Il sollicite, dans sa déclaration d’appel, sa remise en liberté immédiate. Il soutient qu’alors qu’il n’a pas interjeté appel, il a été retenu au LRA de [Localité 2] jusqu’au 6 novembre 2025, jour de son transfert vers le CRA de [Localité 4], ce qui constitue une durée excessive et contraire à l’article R. 744-9 du CESEDA.
Les parties ont été convoquées en vue de l’audience.
A l’audience, le conseil de M. [T] [R] a soutenu les termes de la déclaration d’appel. Il estime que le délai de transfert excessif du LRA au CRA doit être sanctionné.
Le conseil de la préfecture a conclu par écrit à la confirmation de l’ordonnance. Il soutient que le transfert du LRA de [Localité 2] vers le CRA de [Localité 4] n’affecte pas la décision de rétention et sa prolongation et ne constitue pas un élément de fait nouveau concernant l’avancement du départ du territoire français, n’étant qu’une organisation de l’administration. Il ajoute que tant la décision du lieu de placement en rétention que la décision de transfert relèvent de la seule compétence de la juridiction administrative et échappent au contrôle du juge judiciaire. A titre subsidiaire, il fait valoir que l’intéressé ne justifie pas d’un grief puisque le LRA de [Localité 2] dispose de l’intégralité des possibilités d’exercice des droits pour l’intéressé.

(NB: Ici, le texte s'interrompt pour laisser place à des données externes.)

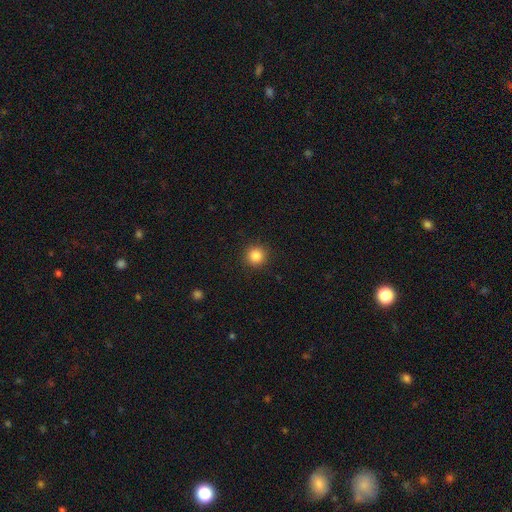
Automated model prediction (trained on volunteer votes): Smooth or featured: smooth — 84% (star or artifact — 11%)
How rounded: round — 94% (in between — 5%)
Merging: none — 92% (minor disturbance — 5%)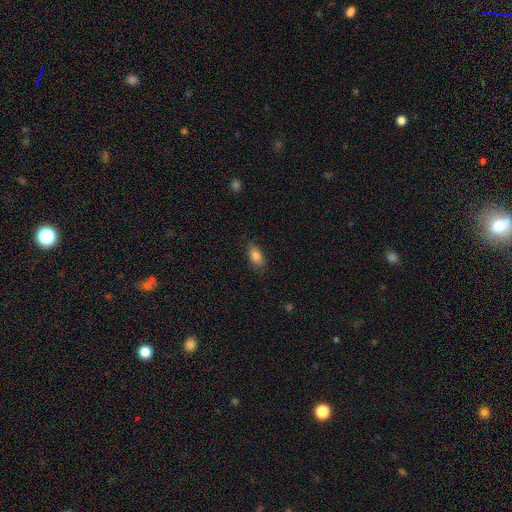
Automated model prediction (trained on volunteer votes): The model was most divided on "merging": none: 83%, minor disturbance: 13%, major disturbance: 3%, merger: 1%. More confident: how rounded — in between (87%); smooth or featured — smooth (83%).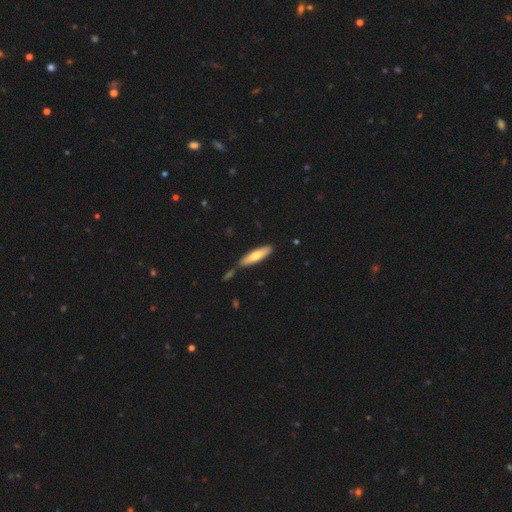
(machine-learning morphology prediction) Smooth or featured? Predicted: smooth (p=0.73). How rounded? Predicted: cigar-shaped (p=0.71). Merging? Predicted: none (p=0.72).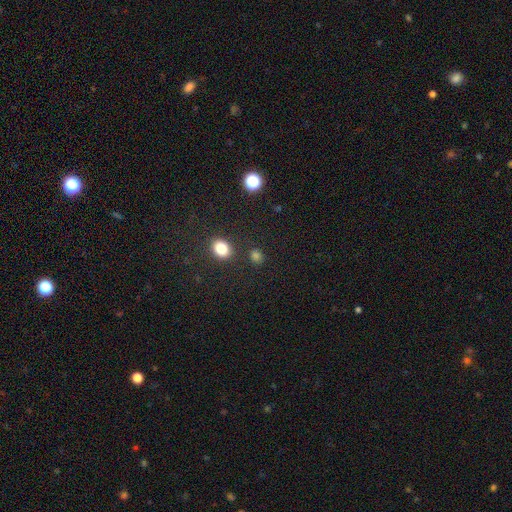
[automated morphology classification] The model was most divided on "how rounded": round: 62%, in between: 37%, cigar-shaped: 1%. More confident: merging — none (81%); smooth or featured — smooth (77%).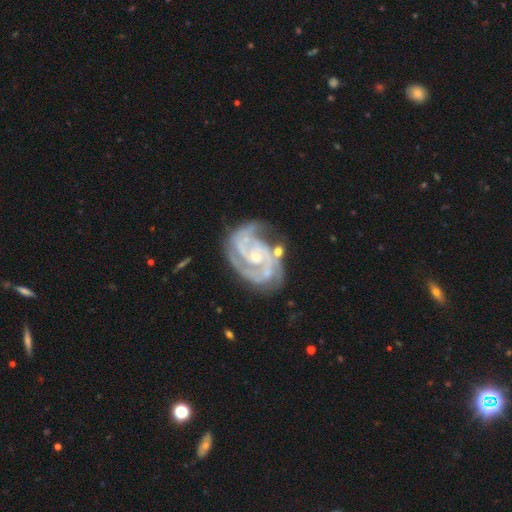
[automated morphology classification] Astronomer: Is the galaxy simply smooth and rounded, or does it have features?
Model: featured or disk — 92%.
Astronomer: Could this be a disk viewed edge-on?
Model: no — 98%.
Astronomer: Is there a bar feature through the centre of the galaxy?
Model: no — 59%.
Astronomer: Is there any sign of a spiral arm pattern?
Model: yes — 98%.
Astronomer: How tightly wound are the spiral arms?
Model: tight — 58% (runner-up: medium, 37%).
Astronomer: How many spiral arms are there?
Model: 2 — 48% (runner-up: 3, 31%).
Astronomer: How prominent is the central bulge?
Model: small — 63%.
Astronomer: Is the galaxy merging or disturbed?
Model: none — 59%.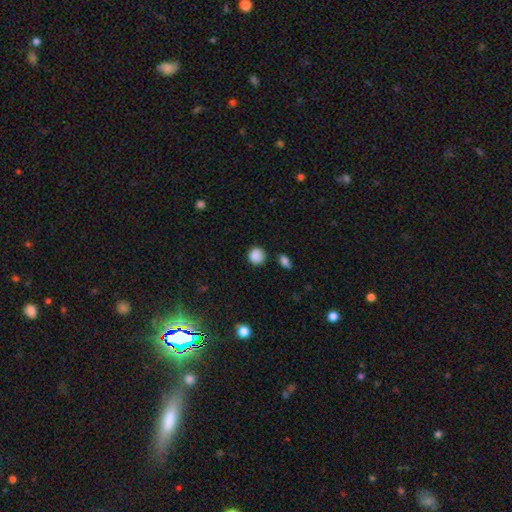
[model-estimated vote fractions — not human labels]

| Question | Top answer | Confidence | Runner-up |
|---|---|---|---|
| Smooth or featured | smooth | 87% | star or artifact (9%) |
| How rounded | round | 91% | in between (8%) |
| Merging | none | 83% | minor disturbance (11%) |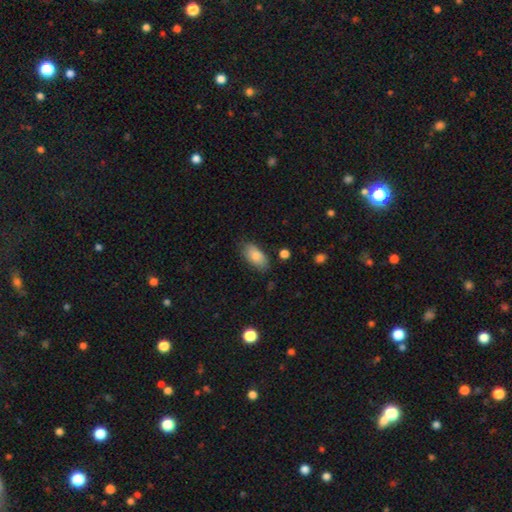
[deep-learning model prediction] Smooth or featured: smooth — 85% (featured or disk — 9%)
How rounded: in between — 92% (cigar-shaped — 5%)
Merging: none — 75% (minor disturbance — 19%)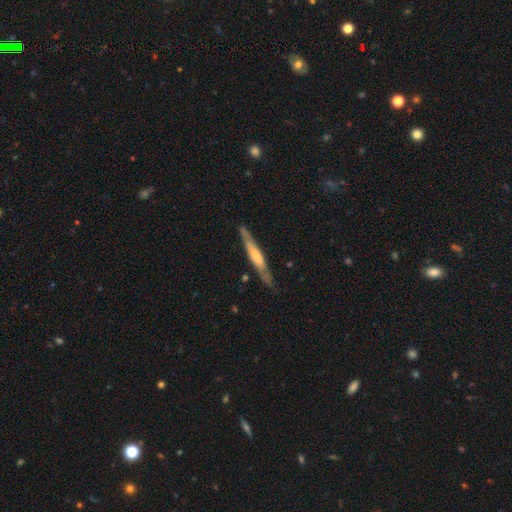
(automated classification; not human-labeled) Smooth or featured? featured or disk (61%)
Edge-on disk? yes (88%)
Edge-on bulge? rounded (50%)
Merging? none (84%)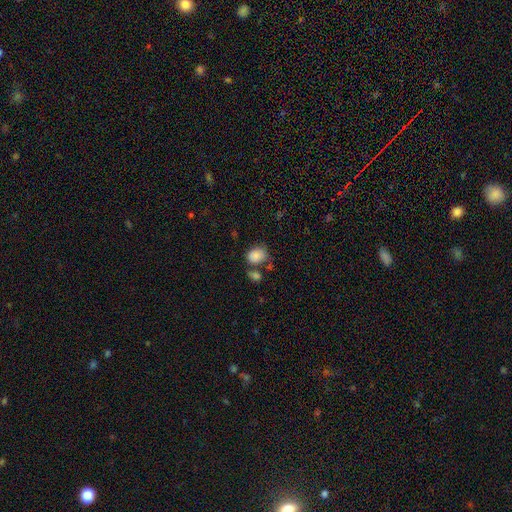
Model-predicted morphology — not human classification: smooth-or-featured: smooth: 82% | featured or disk: 9% | star or artifact: 9%
  how-rounded: in between: 55% | round: 44% | cigar-shaped: 1%
  merging: none: 48% | merger: 22% | minor disturbance: 20% | major disturbance: 9%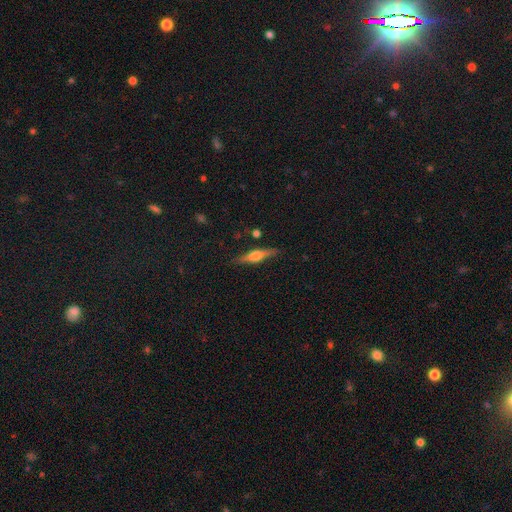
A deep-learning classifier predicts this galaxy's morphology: The model was most divided on "smooth or featured": featured or disk: 64%, smooth: 30%, star or artifact: 6%. More confident: edge-on disk — yes (96%); edge-on bulge — rounded (90%); merging — none (85%).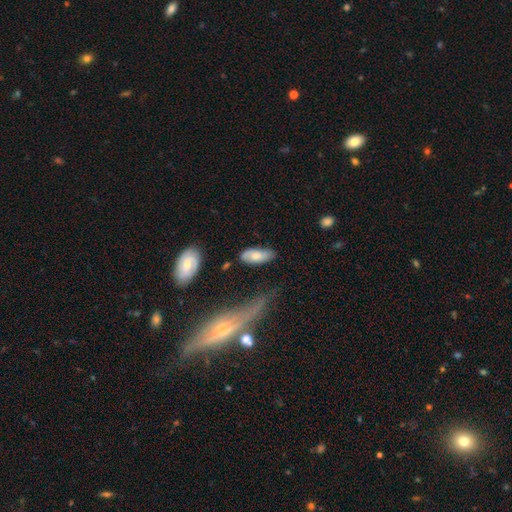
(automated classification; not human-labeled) smooth-or-featured: smooth: 61% | featured or disk: 32% | star or artifact: 7%
  how-rounded: in between: 86% | cigar-shaped: 11% | round: 3%
  merging: none: 64% | minor disturbance: 24% | major disturbance: 7% | merger: 4%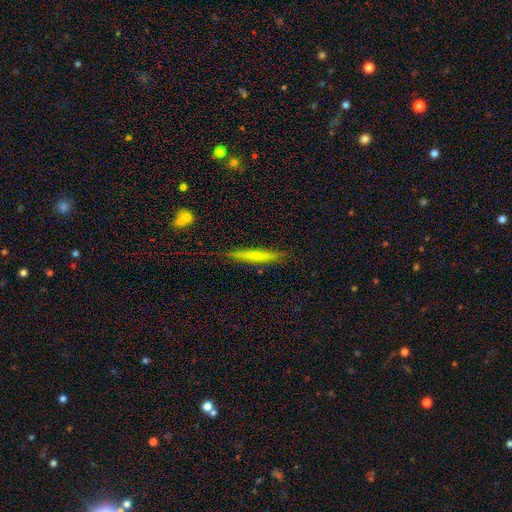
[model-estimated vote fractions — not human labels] This is likely a smooth galaxy (62%). How rounded: clearly cigar-shaped (95%). Merging: clearly none (84%).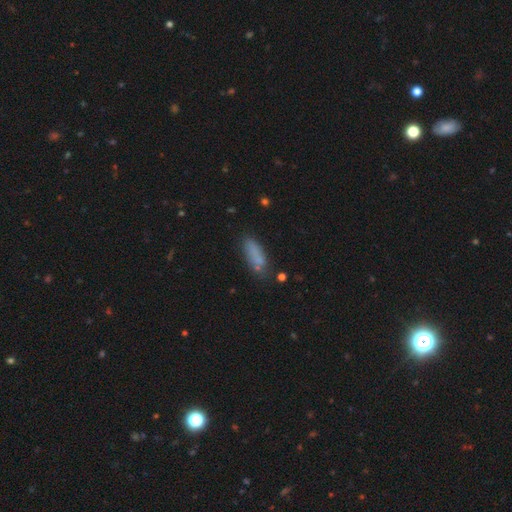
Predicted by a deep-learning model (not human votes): smooth_or_featured: smooth (p=0.74) [alt: featured or disk p=0.16]
how_rounded: in between (p=0.58) [alt: cigar-shaped p=0.40]
merging: none (p=0.64) [alt: minor disturbance p=0.21]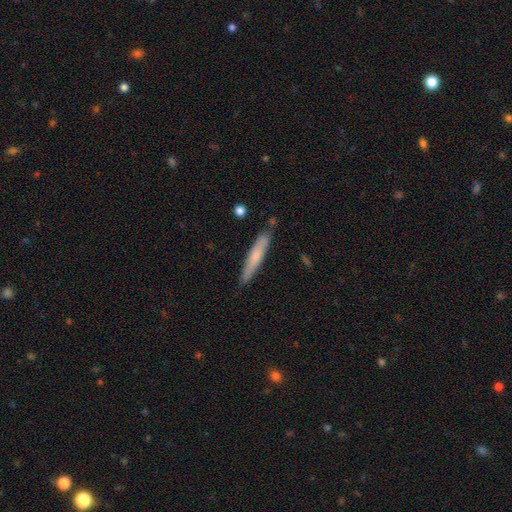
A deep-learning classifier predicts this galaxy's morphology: This appears to be a smooth galaxy with no disk features (67%) that is cigar-shaped (93%). Merging: none (84%).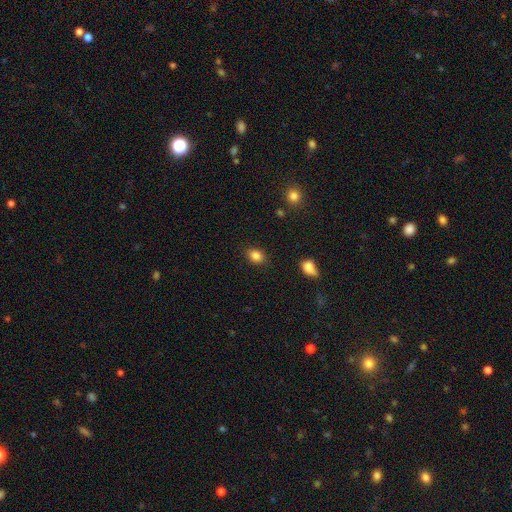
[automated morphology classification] smooth 85%, star or artifact 10%, featured or disk 5%. Down the decision tree: how rounded — in between (63%); merging — none (85%).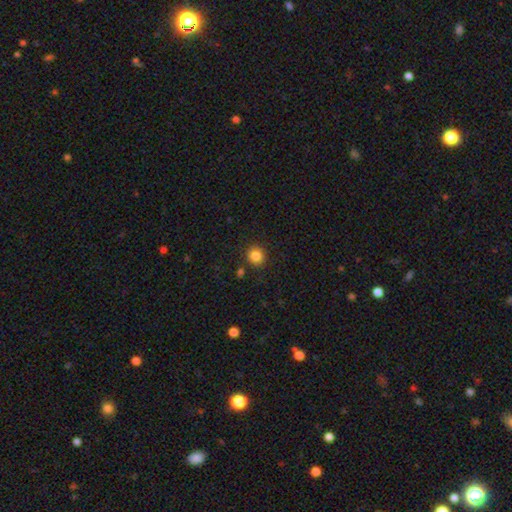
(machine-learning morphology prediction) Q: Smooth or featured?
A: smooth (84%); runner-up: star or artifact (11%)
Q: How rounded?
A: round (91%); runner-up: in between (8%)
Q: Merging?
A: none (89%); runner-up: minor disturbance (7%)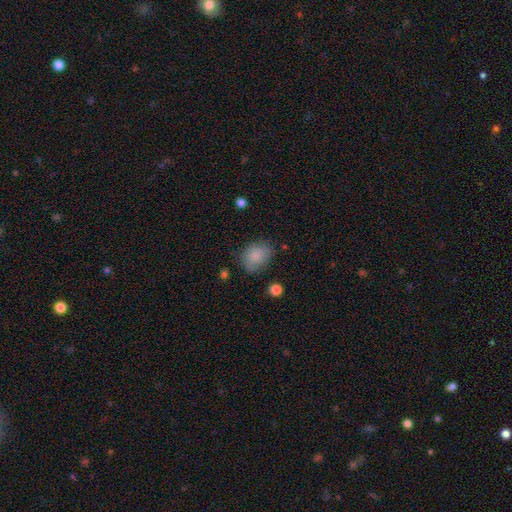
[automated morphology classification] Smooth or featured: smooth — 84% (featured or disk — 9%)
How rounded: in between — 65% (round — 34%)
Merging: none — 70% (minor disturbance — 22%)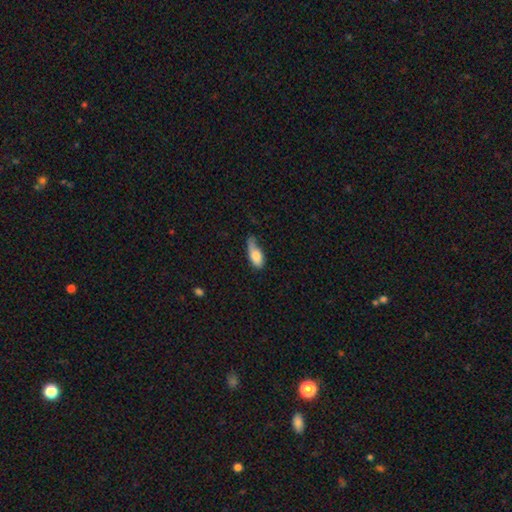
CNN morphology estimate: This is likely a smooth galaxy (76%). How rounded: clearly in between (80%). Merging: marginally minor disturbance (41%).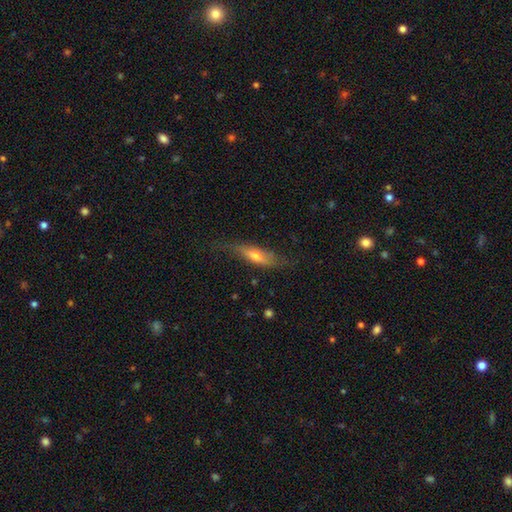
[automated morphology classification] smooth_or_featured: smooth (p=0.50) [alt: featured or disk p=0.43]
merging: none (p=0.64) [alt: minor disturbance p=0.23]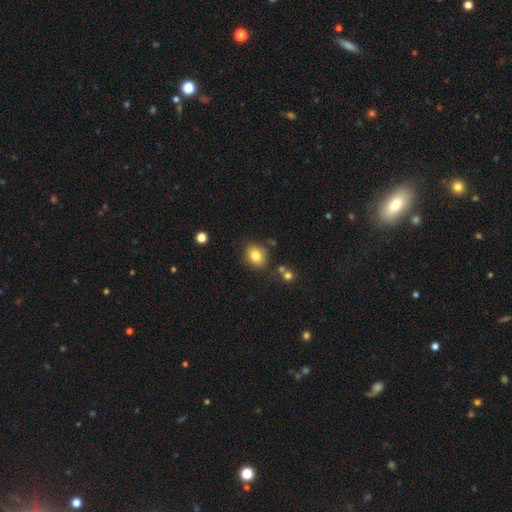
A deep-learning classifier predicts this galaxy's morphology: Smooth or featured? smooth (80%)
How rounded? in between (50%)
Merging? none (76%)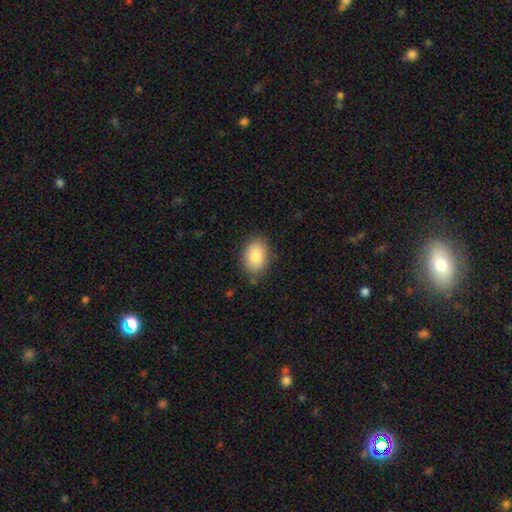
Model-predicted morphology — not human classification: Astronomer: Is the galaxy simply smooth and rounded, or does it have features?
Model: smooth — 84%.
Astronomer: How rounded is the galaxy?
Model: in between — 85%.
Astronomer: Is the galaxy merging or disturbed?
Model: none — 83%.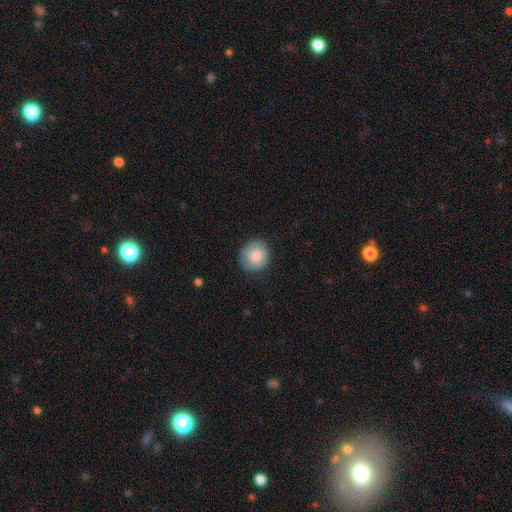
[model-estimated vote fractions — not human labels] The model was most divided on "merging": none: 82%, minor disturbance: 14%, major disturbance: 3%, merger: 1%. More confident: how rounded — round (86%); smooth or featured — smooth (83%).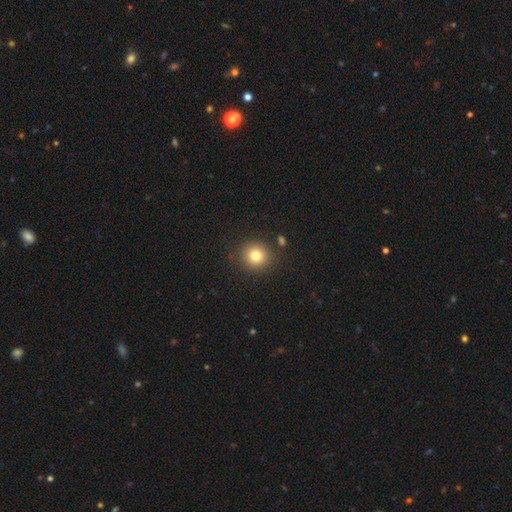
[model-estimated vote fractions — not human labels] A smooth galaxy with no disk features (80%) that is round (90%). Merging: none (87%).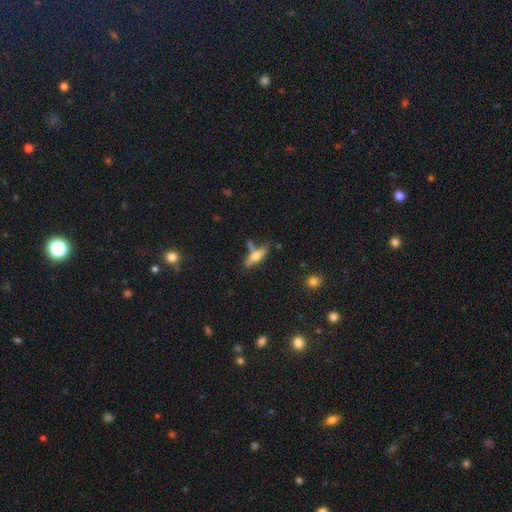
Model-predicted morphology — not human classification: Smooth or featured? smooth (57%)
How rounded? cigar-shaped (50%)
Merging? none (56%)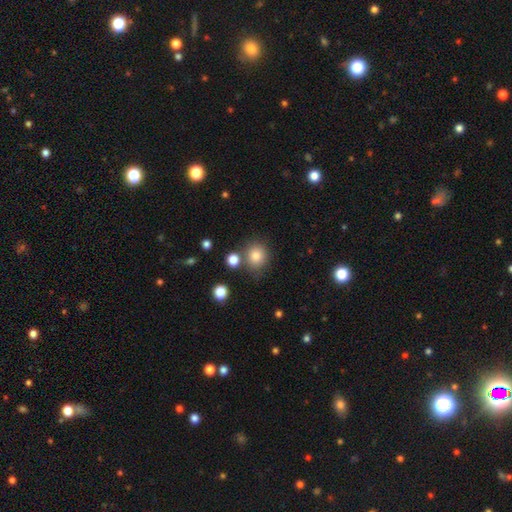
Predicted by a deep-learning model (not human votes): A smooth galaxy with no disk features (83%) that is round (83%). Merging: none (74%).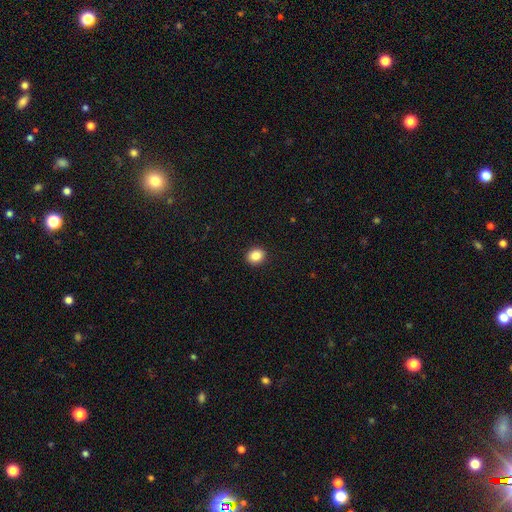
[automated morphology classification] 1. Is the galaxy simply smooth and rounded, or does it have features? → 86% smooth, 9% star or artifact, 5% featured or disk.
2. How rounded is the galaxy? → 66% round, 33% in between, 1% cigar-shaped.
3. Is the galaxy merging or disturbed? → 92% none, 5% minor disturbance, 2% major disturbance, 1% merger.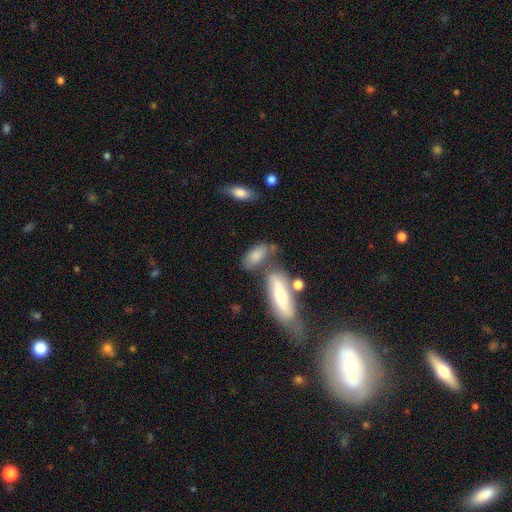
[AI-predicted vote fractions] Q: Smooth or featured?
A: smooth (77%); runner-up: featured or disk (16%)
Q: How rounded?
A: in between (81%); runner-up: cigar-shaped (15%)
Q: Merging?
A: none (52%); runner-up: merger (21%)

M. [T] [R], s’exprimant en langue française sans demander le recours à l’interprête présent pour l’assister, a indiqué que lorsqu’il était au LRA de [Localité 2], il a pu téléphoner à sa femme mais n’a pas vu d’association.
Le Ministère Public a sollicité par écrit la confirmation de l’ordonnance.
SUR CE
Sur la recevabilité de l’appel
En vertu de l’article R 743-10 du code de l’entrée et du séjour des étrangers et du droit d’asile, l’ordonnance du juge des libertés et de la détention est susceptible d’appel dans les 24 heures de son prononcé, ce délai courant à compter de sa notification à l’étranger lorsque celui-ci n’assiste pas à l’audience.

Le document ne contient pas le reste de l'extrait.